Salari reali, nessuno peggio dell’Italia: rispetto al 2008 le buste paga hanno perso l’8,7% del potere d’acquisto
 
L’Italia è il Paese del G20 dove i salari hanno subito la più forte perdita di potere d’acquisto dal 2008 a oggi: -8,7%. In Francia, nello stesso periodo, c’è stato un aumento di circa il 5%, in Germania di quasi il 15%. Sono i dati contenuti nel focus sull’Italia del Rapporto mondiale sui salari 2025-26, dell’Oil (qui il link al rapporto), Organizzazione internazionale del lavoro.

Negli ultimi tre anni, dopo un calo dei salari reali del 3,3% nel 2022 e del 3,2% nel 2023, nel 2024 c’è stato comunque un aumento del 2,3%, comunque insufficiente a recuperare la perdita di terreno rispetto all’inflazione, che nel 2022 aveva raggiunto il picco dell’8,7%. 
Proprio l’inflazione, che penalizza maggiormente le retribuzioni più basse, ha avuto un peso nel determinare la cattiva performance delle retribuzioni in Italia, insieme a una serie di fattori strutturali, a cominciare dal nanismo della struttura produttiva, dalla bassa produttività, in particolare nei servizi, dagli scarsi investimenti in innovazione tecnologica e formazione dei lavoratori. 

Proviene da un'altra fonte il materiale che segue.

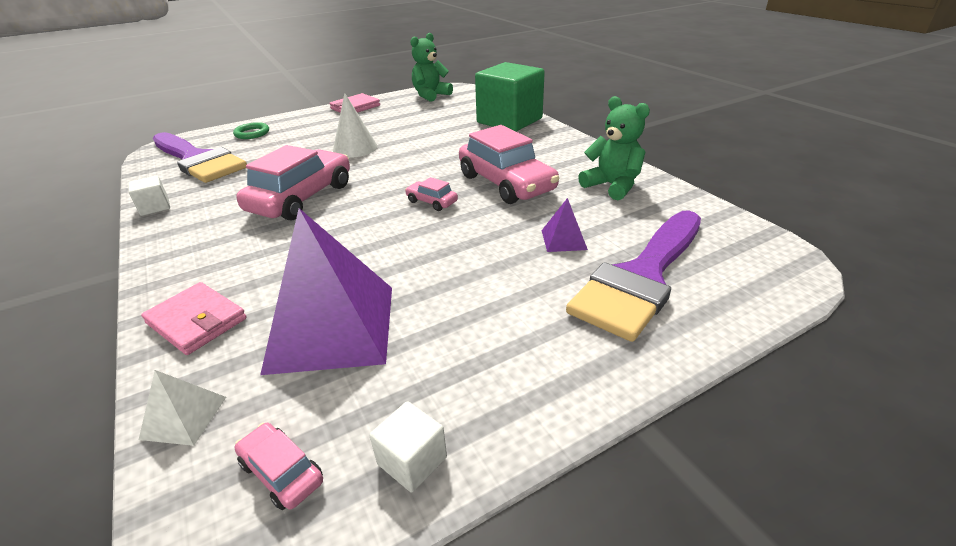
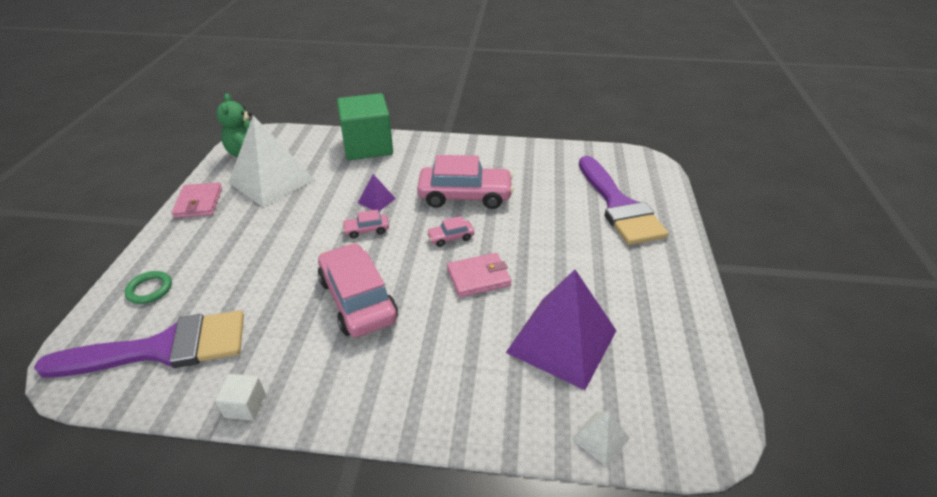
camera: 55 degrees left, 5 degrees up
(197, 321) = (493, 411): pink wallet -> pink wallet (478, 277)
(282, 472) = (674, 402): pink car -> pink car (366, 230)
(355, 148) = (299, 237): white cone -> none
(410, 113) = (271, 181): none -> white pyramid
(412, 460) = (696, 348): white cube -> none
(564, 240) = (558, 210): purple pyramid -> purple pyramid (376, 200)
(612, 186) = (519, 162): green teddy bear -> none

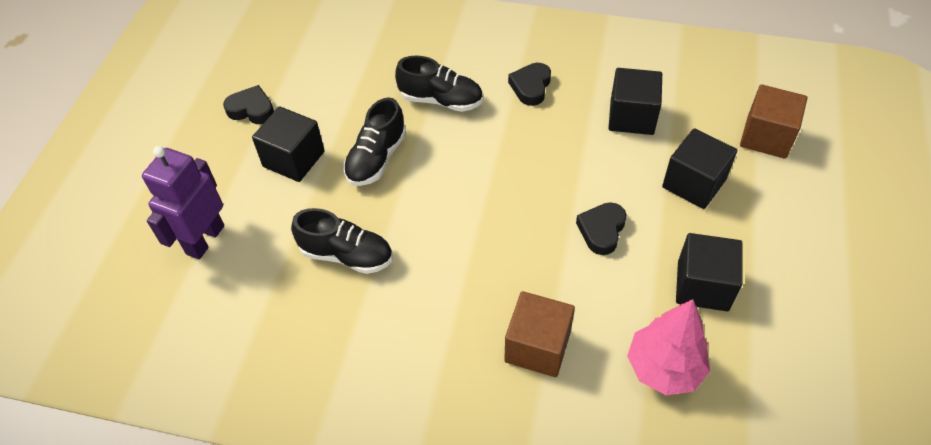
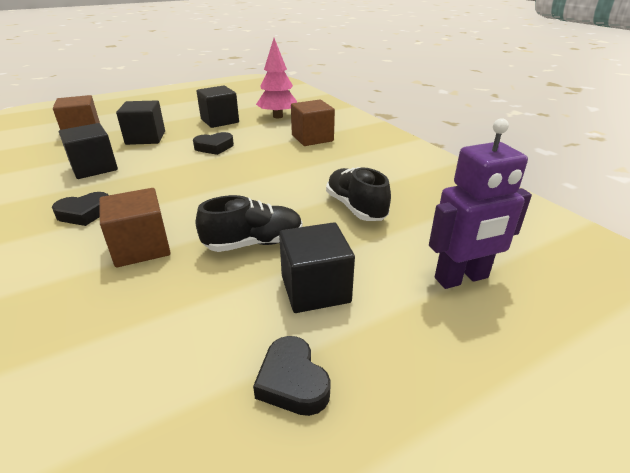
camera: 135 degrees left, 20 degrees down
(441, 100) = (141, 247): black shoe -> brown cube

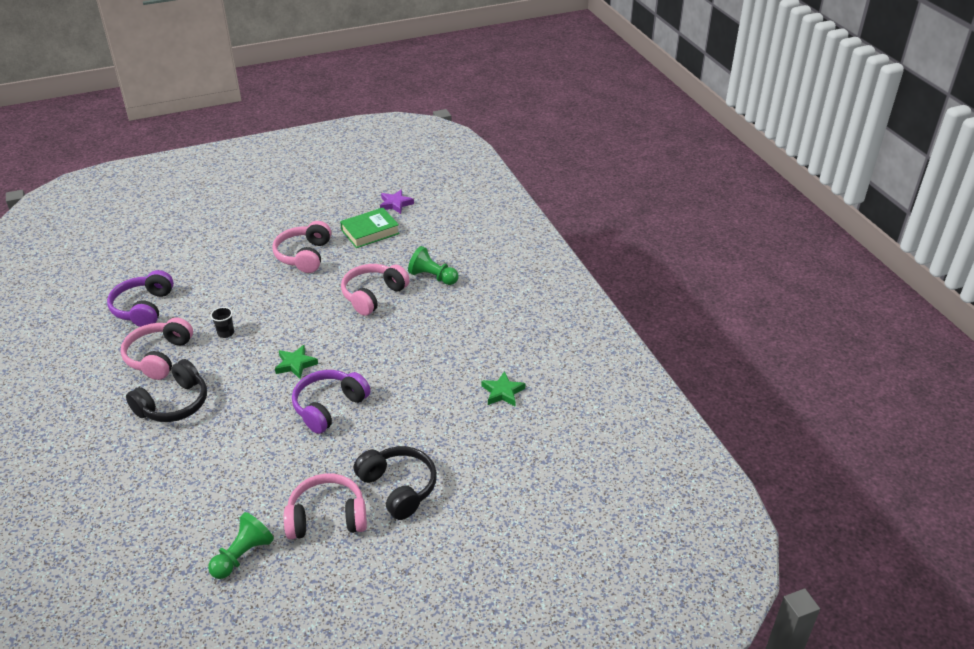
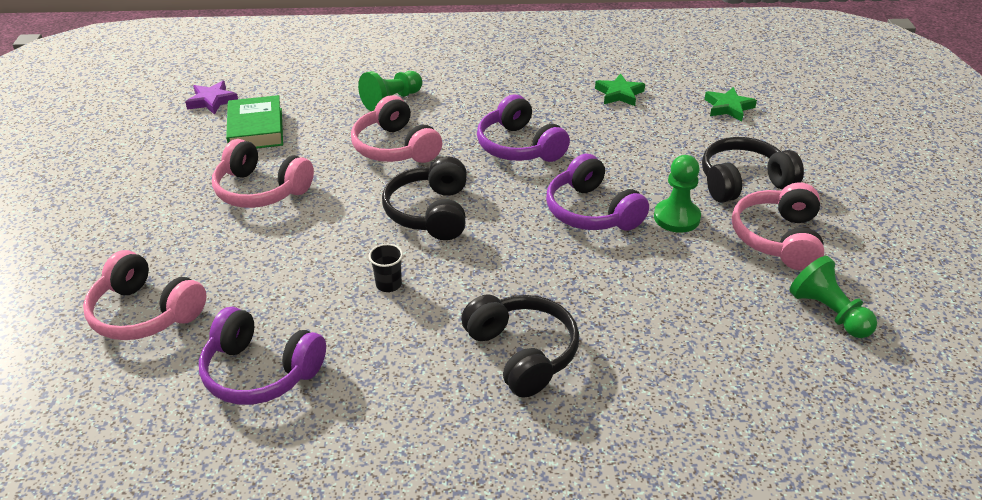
camera: 70 degrees left, 0 degrees up
(159, 357) = (402, 361): pink headphones -> pink headphones (145, 312)
(295, 364) = (496, 228): green star -> green star (728, 107)
(303, 331) = (431, 212): none -> black headphones
(336, 454) = (676, 217): none -> green pawn
(399, 353) = (519, 146): none -> purple headphones

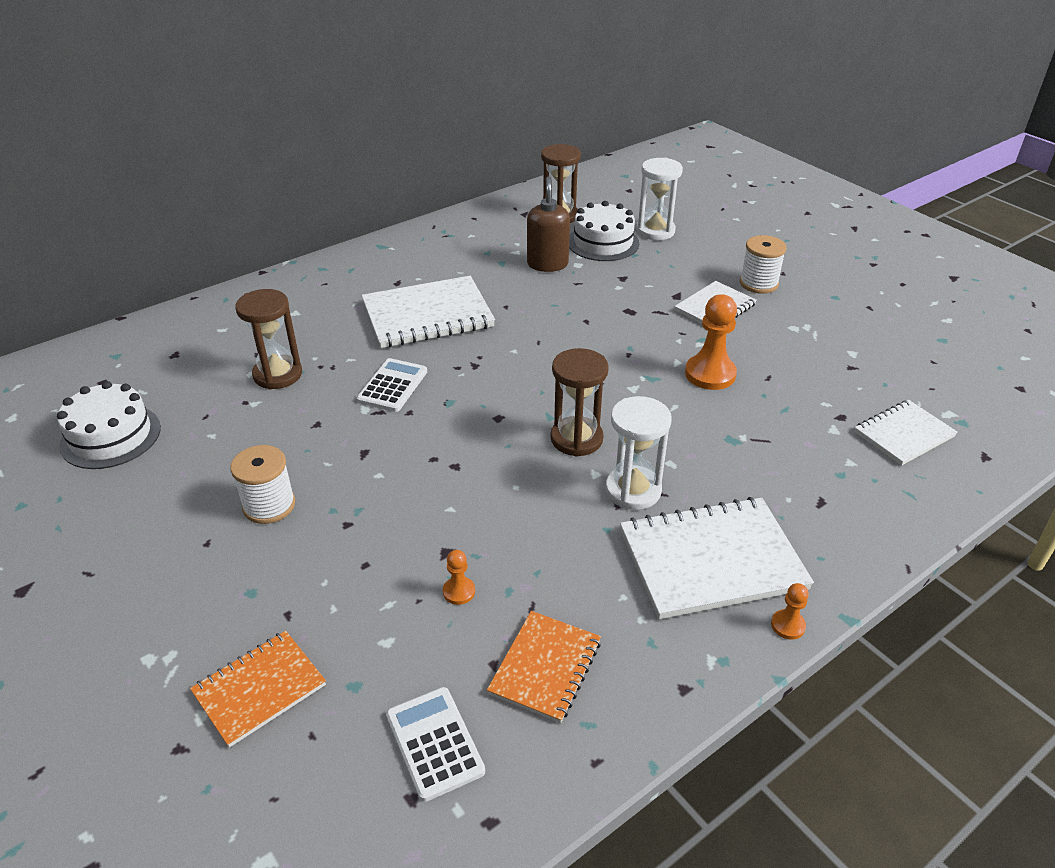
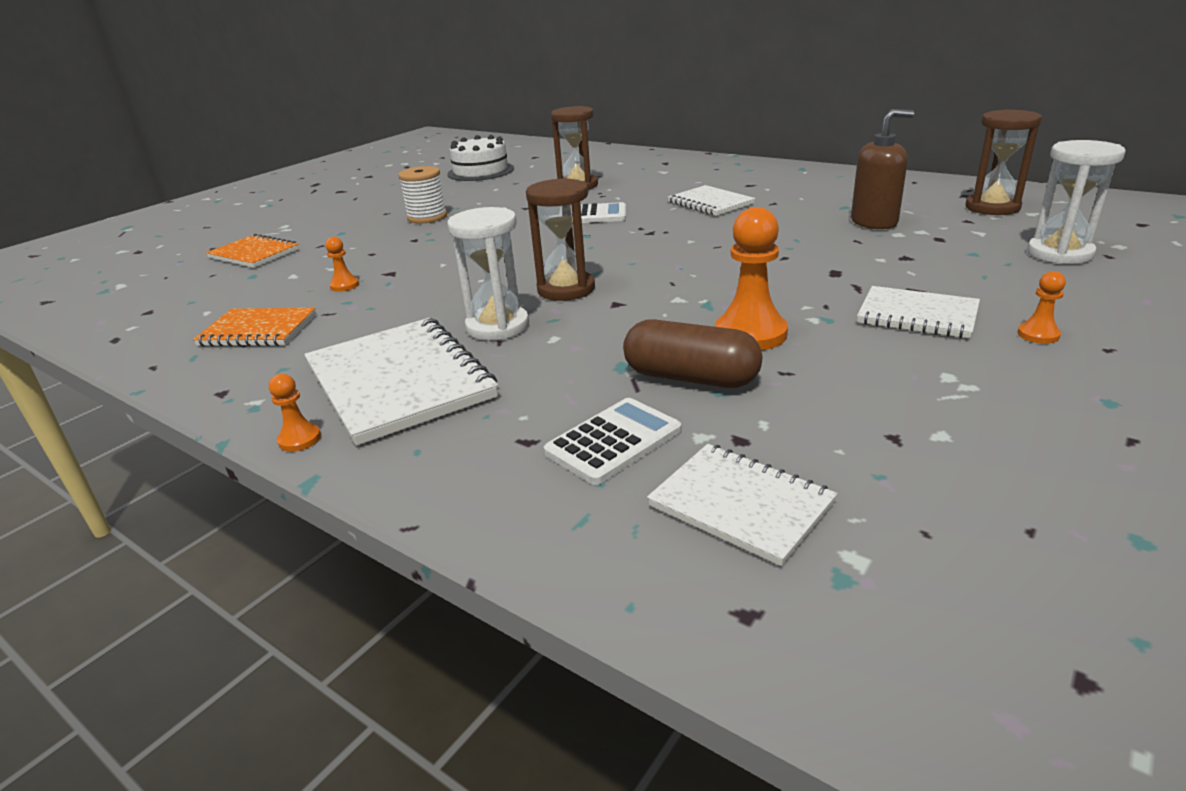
camera: 75 degrees right, 10 degrees down
(427, 315) = (710, 203): white notebook -> white notebook, size x0.60
(434, 743) = (192, 308): white calculator -> white calculator (613, 441)
(603, 242) = (971, 235): white cake -> none
(758, 283) = (1038, 335): white spool -> orange pawn
(762, 415) = (690, 378): none -> brown capsule

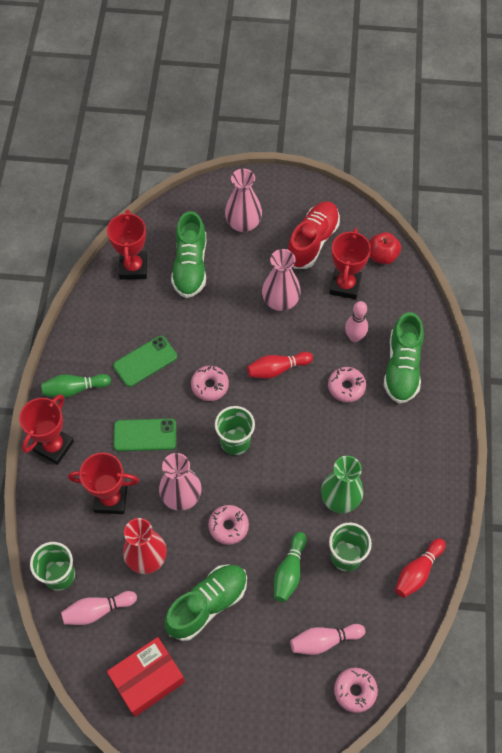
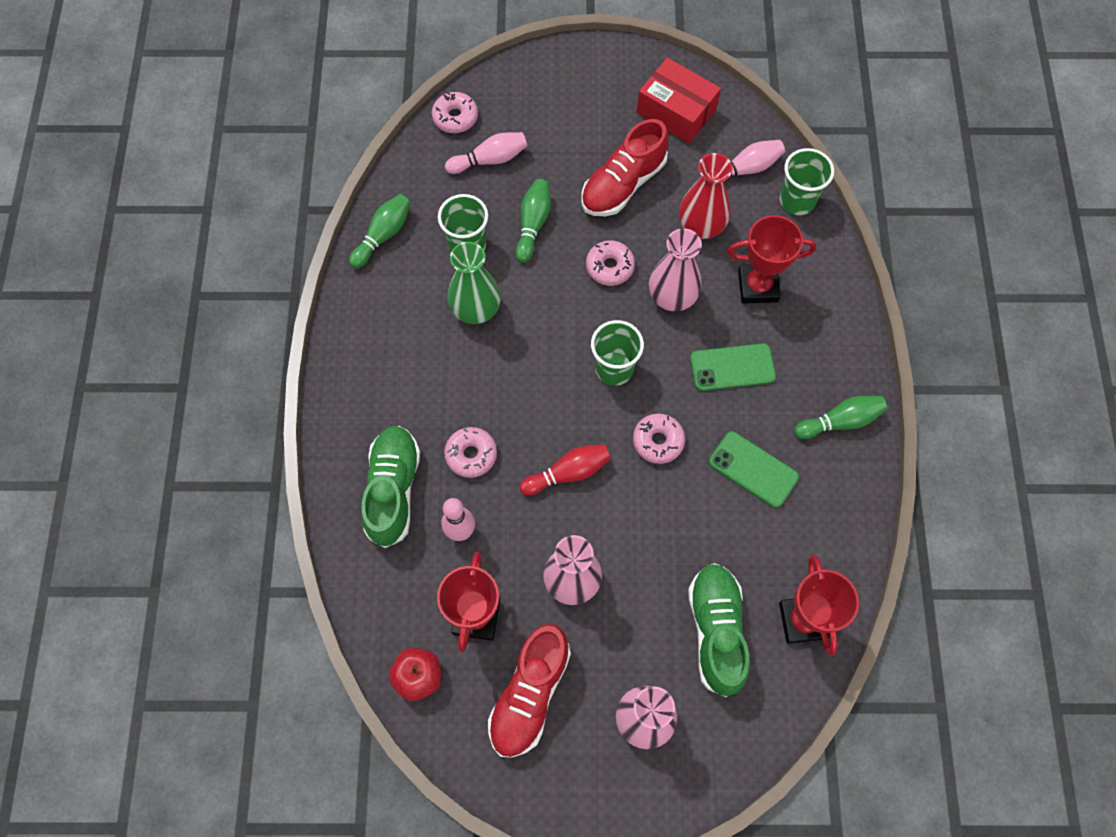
camera: 175 degrees right, 5 degrees up
(54, 446) = (845, 344): red trophy -> none
(145, 361) = (753, 469): green phone -> green phone turned 75 degrees clockwise
(147, 679) = (676, 111): red box -> red box turned 75 degrees clockwise
(207, 604) = (623, 184): green shoe -> red shoe
(417, 572) = (383, 235): red bowling pin -> green bowling pin

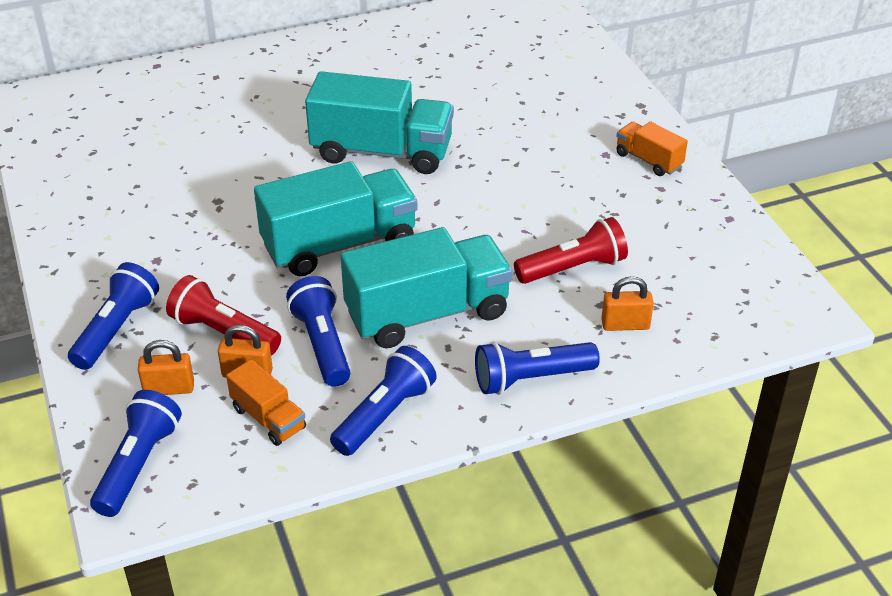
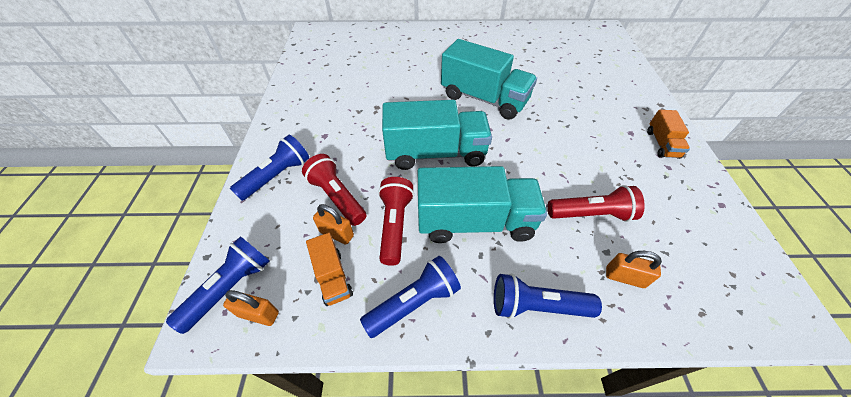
camera: 20 degrees right, 10 degrees up
(169, 388) = (283, 230): orange padlock -> orange padlock (258, 314)
(322, 344) = (395, 225): blue flashlight -> red flashlight
(648, 160) = (662, 144): orange truck -> orange truck turned 150 degrees counterclockwise

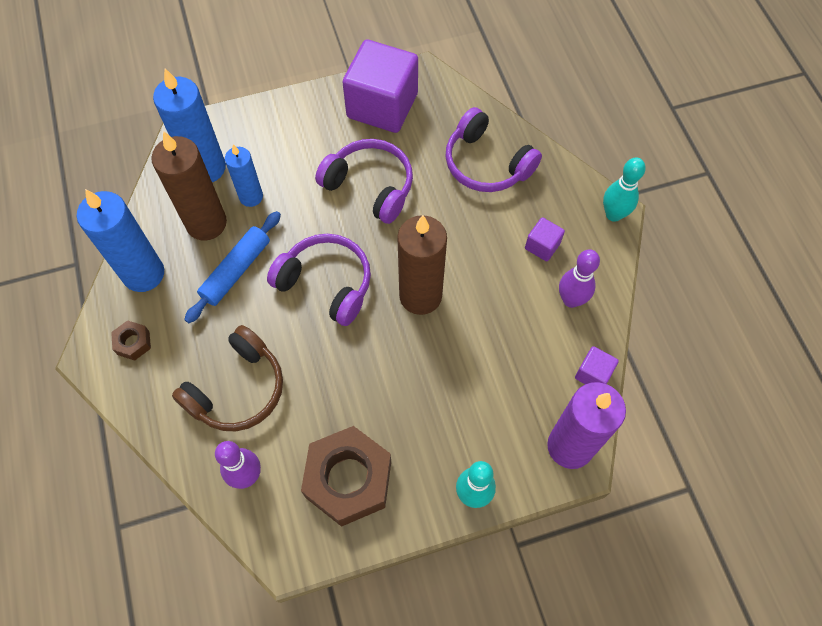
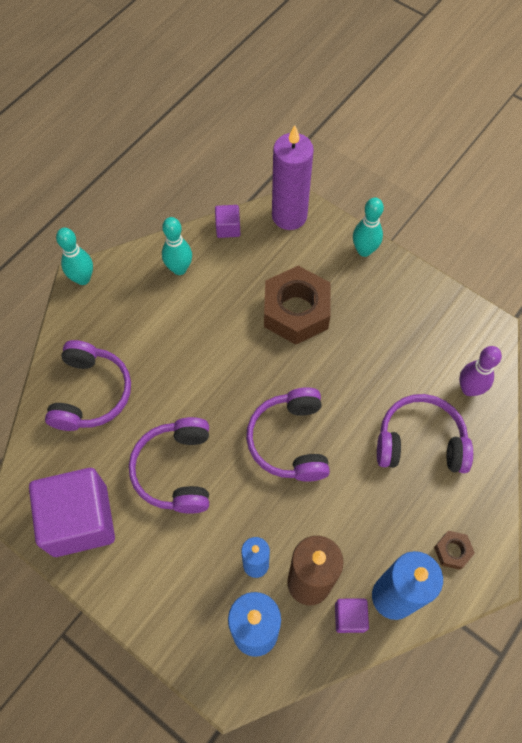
camera: 125 degrees left, 0 degrees up
(236, 271) = (332, 520): blue rolling pin -> none
(238, 389) = (420, 441): brown headphones -> purple headphones
(348, 479) = (417, 325): brown nut -> brown nut (296, 311)
(420, 296) = (249, 367): brown candle -> none
(542, 246) = (145, 310): purple cube -> purple cube (349, 617)
(571, 300) = (179, 269): purple bowling pin -> turquoise bowling pin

Contratti insufficienti: la produttività cresce, le retribuzioni no

Tuttavia, osserva l’Oil, negli ultimi due anni la produttività è cresciuta più dei salari e quindi, in teoria, ci sarebbe uno spazio per far salire le retribuzioni. Il fatto è, sottolineano i ricercatori, che, nonostante la diffusione dei contratti nazionali di lavoro, che in Italia coprono la quasi totalità dei lavoratori, il rinnovo degli stessi non si è dimostrato, nella media, in grado di mantenere i salari almeno in linea con l’aumento dei prezzi. Questo è successo anche perché il modello stesso della contrattazione appare inadeguato: da un lato, prendendo come riferimento un indice d’inflazione, l’Ipca, al netto dei prezzi dei beni energetici importati, non copre una delle voci che hanno gravato di più sui bilanci familiari, e dall’altro, demandando di norma la distribuzione dei guadagni di produttività ai contratti aziendali, offre questa possibilità solo a una minoranza di lavoratori, in genere quelli delle grandi aziende.

Forti diseguaglianze tra lavoratori

Completa il quadro, una situazione di forti diseguaglianze tra lavoratori italiani e stranieri, con questi ultimi relegati nelle attività meno retribuite, tanto che il loro salario mediano è del 26% inferiore a quello degli italiani che fanno lo stesso lavoro; tra donne e uomini, con le prime che hanno redditi da lavoro nettamente inferiori, anche perché costrette molto più frequentemente al part time; e tra giovani e anziani, con i primi che, soprattutto se con un alto titolo di studio, ricevono stipendi medi decisamente inferiori rispetto a quelli che prenderebbero negli altri Paesi avanzati. Insomma, una situazione, complessa, che viene da lontano e rispetto alle quali le risposte degli attori in campo, governo, imprese e sindacati, appaiono insufficienti.